でも、初級から中級……医学生や初期研修医、後期研修医あたりが、基礎的で汎用的な情報を学ぼうと思うと、かつてよりも参照できるブログやネット記事の数が圧倒的に多いので、昔よりも勉強の仕方がずっと多様だ。
だから、ネットで「おすすめです」と言われているものを逐一チェックしていくと、自分の処理能力を確実に超えてしまう。
先輩医療者がおすすめする本やネット情報は、たいてい、おすすめされているだけあって、本当に「いい」。

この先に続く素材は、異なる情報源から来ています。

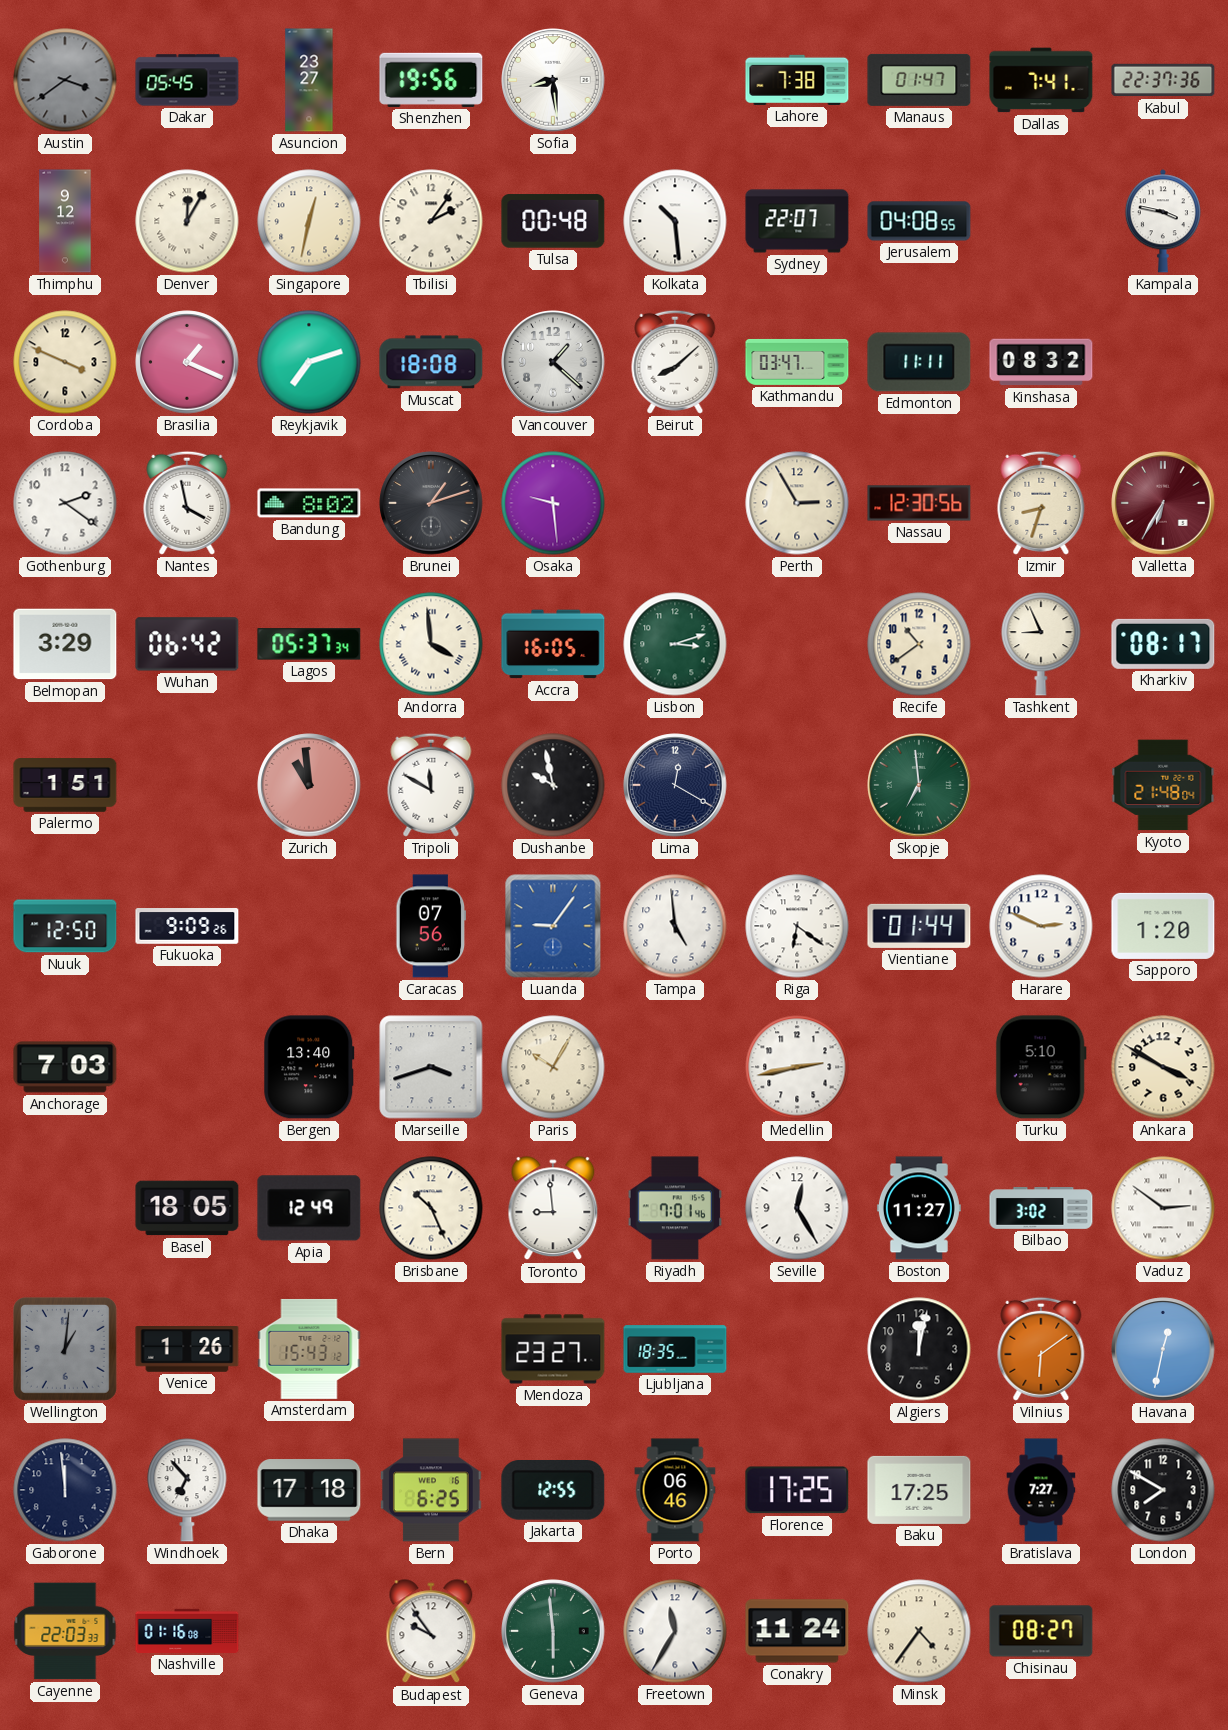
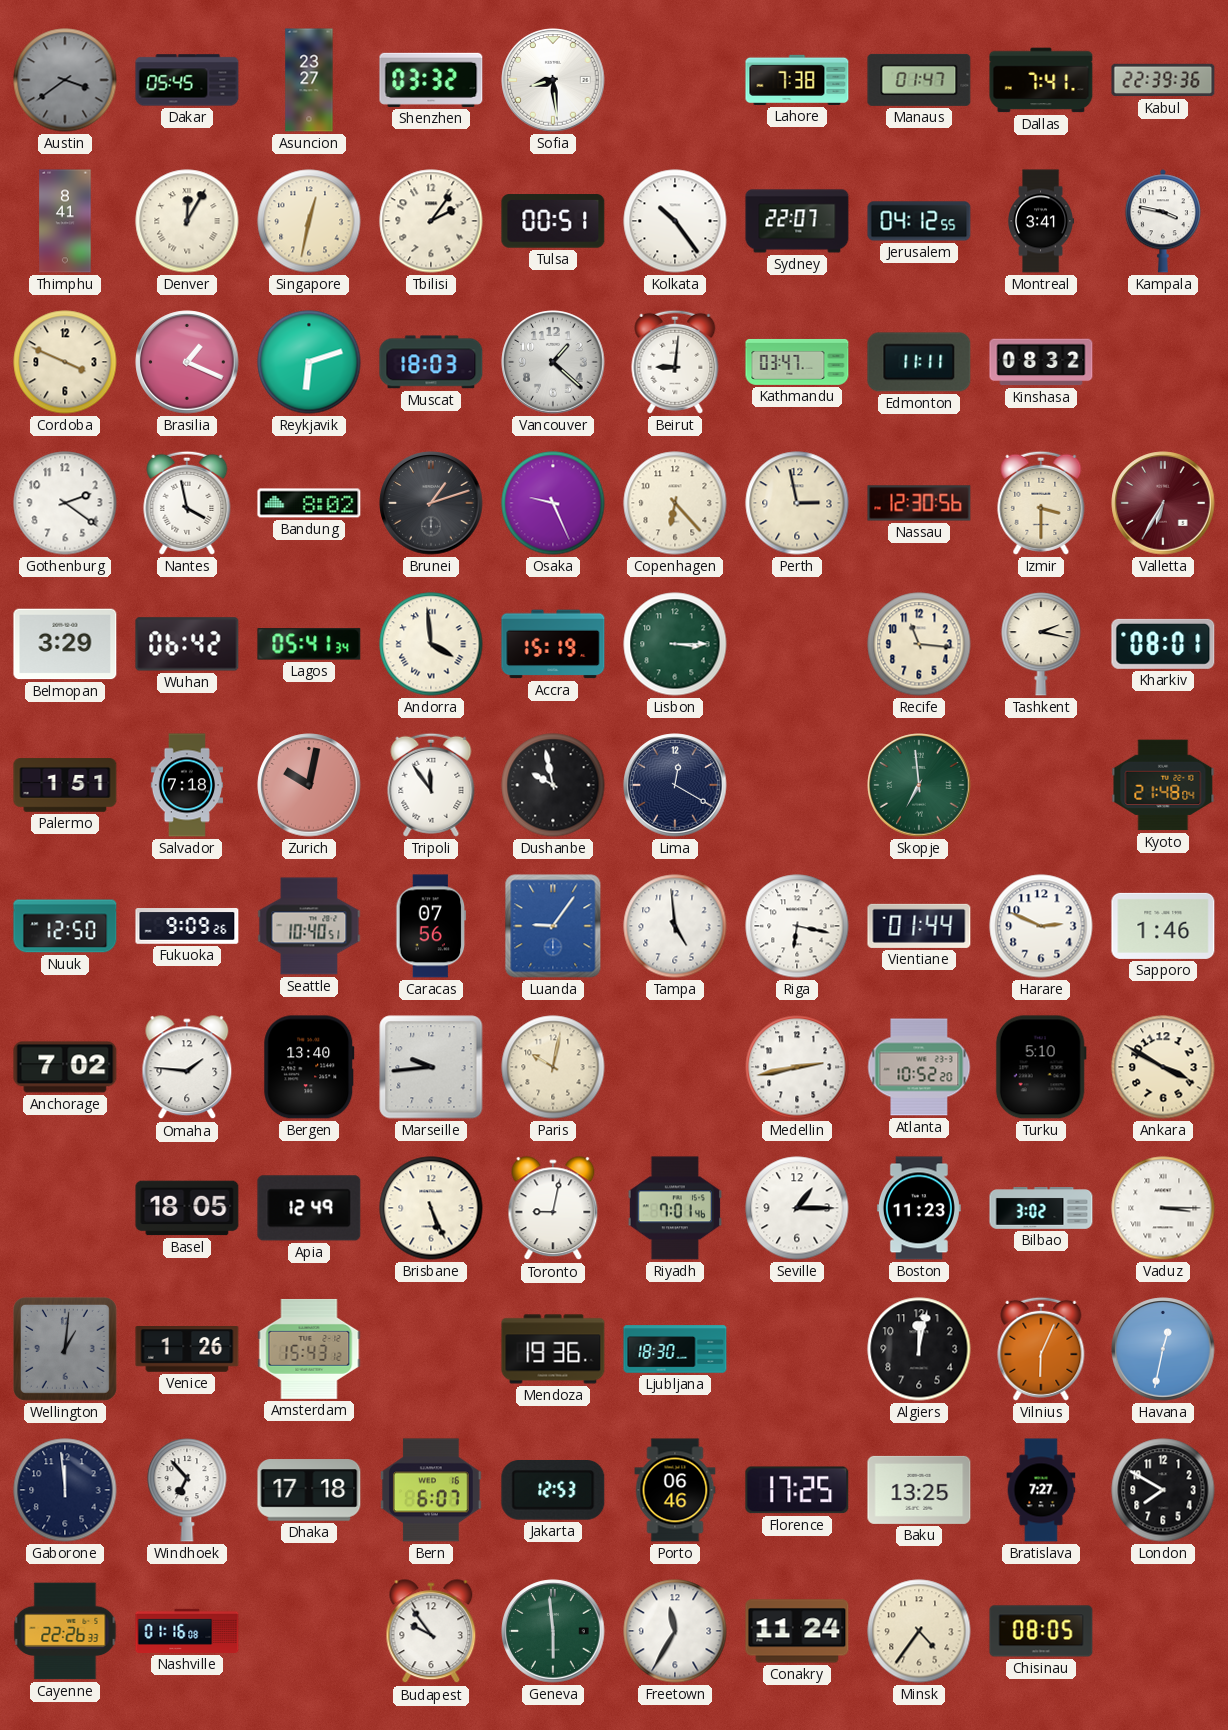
Shenzhen: 19:56 -> 03:32
Kabul: 22:37 -> 22:39
Thimphu: 9:12 -> 8:41
Tulsa: 00:48 -> 00:51
Kolkata: 10:29 -> 10:24
Jerusalem: 04:08 -> 04:12
Montreal: none -> 3:41
Reykjavik: 7:12 -> 6:12
Muscat: 18:08 -> 18:03
Beirut: 8:08 -> 9:01
Osaka: 9:29 -> 9:26
Copenhagen: none -> 6:23
Perth: 2:55 -> 2:58
Izmir: 8:33 -> 3:30
Lagos: 05:37 -> 05:41
Accra: 16:05 -> 15:19
Lisbon: 3:12 -> 3:15
Recife: 10:39 -> 11:16
Tashkent: 8:56 -> 2:17
Kharkiv: 08:17 -> 08:01
Salvador: none -> 7:18
Zurich: 10:59 -> 10:02
Tripoli: 11:50 -> 11:54
Seattle: none -> 10:40
Riga: 6:21 -> 6:17
Sapporo: 1:20 -> 1:46
Anchorage: 7:03 -> 7:02
Omaha: none -> 1:46
Marseille: 3:42 -> 9:44
Paris: 10:05 -> 10:02
Atlanta: none -> 10:52
Brisbane: 10:26 -> 5:26
Toronto: 8:59 -> 9:02
Seville: 12:25 -> 1:15
Boston: 11:27 -> 11:23
Vaduz: 2:51 -> 3:15
Mendoza: 23:27 -> 19:36
Ljubljana: 18:35 -> 18:30
Vilnius: 6:09 -> 6:04
Bern: 6:25 -> 6:07
Jakarta: 12:55 -> 12:53
Baku: 17:25 -> 13:25
Cayenne: 22:03 -> 22:26
Chisinau: 08:27 -> 08:05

でも「いい」ものが多すぎるから結局全部中途半端になってしまって、めんどくさくなる。
このような内容の相談をされたことがある。
「今って、読まなきゃいけないってされる本が多すぎませんか?」
「この著者を知らなきゃモグリとか言われたんですけど、ほんとうですか?」
「最低限これだけはやれってのが人それぞれ違うんですけど、どうしたらいいですか?」
ぼくはこれにこう答えるようにしている。
「もうしょうがないから、とりあえず、基準を決めるといいよ。ある本とかブログとかを誰かにすすめられたら、ぼくの場合は、その『すすめてくれた人』の人柄で決めてる。その人がいい人なら読んでみる。その人が尊敬できるキャリアを持っているとか、生き様に対して賛成できる人だとか、まあなんか自分とは合いそうだなって場合には、おすすめしてくれた本やブログも読むとたいてい当たる」
というわけで冒頭のグラム染色道場などは「ぼくのおすすめ」ですので、ぼくの読んでいる本とか言っていることに多少なりとも親和性がありそうな人にはおすすめです。
病理の話じゃないように思えるでしょう。
でもこれ病理の話なんだよ。ほんとに。病理ってのは本と戦う部門なので。「ぼくの場合」。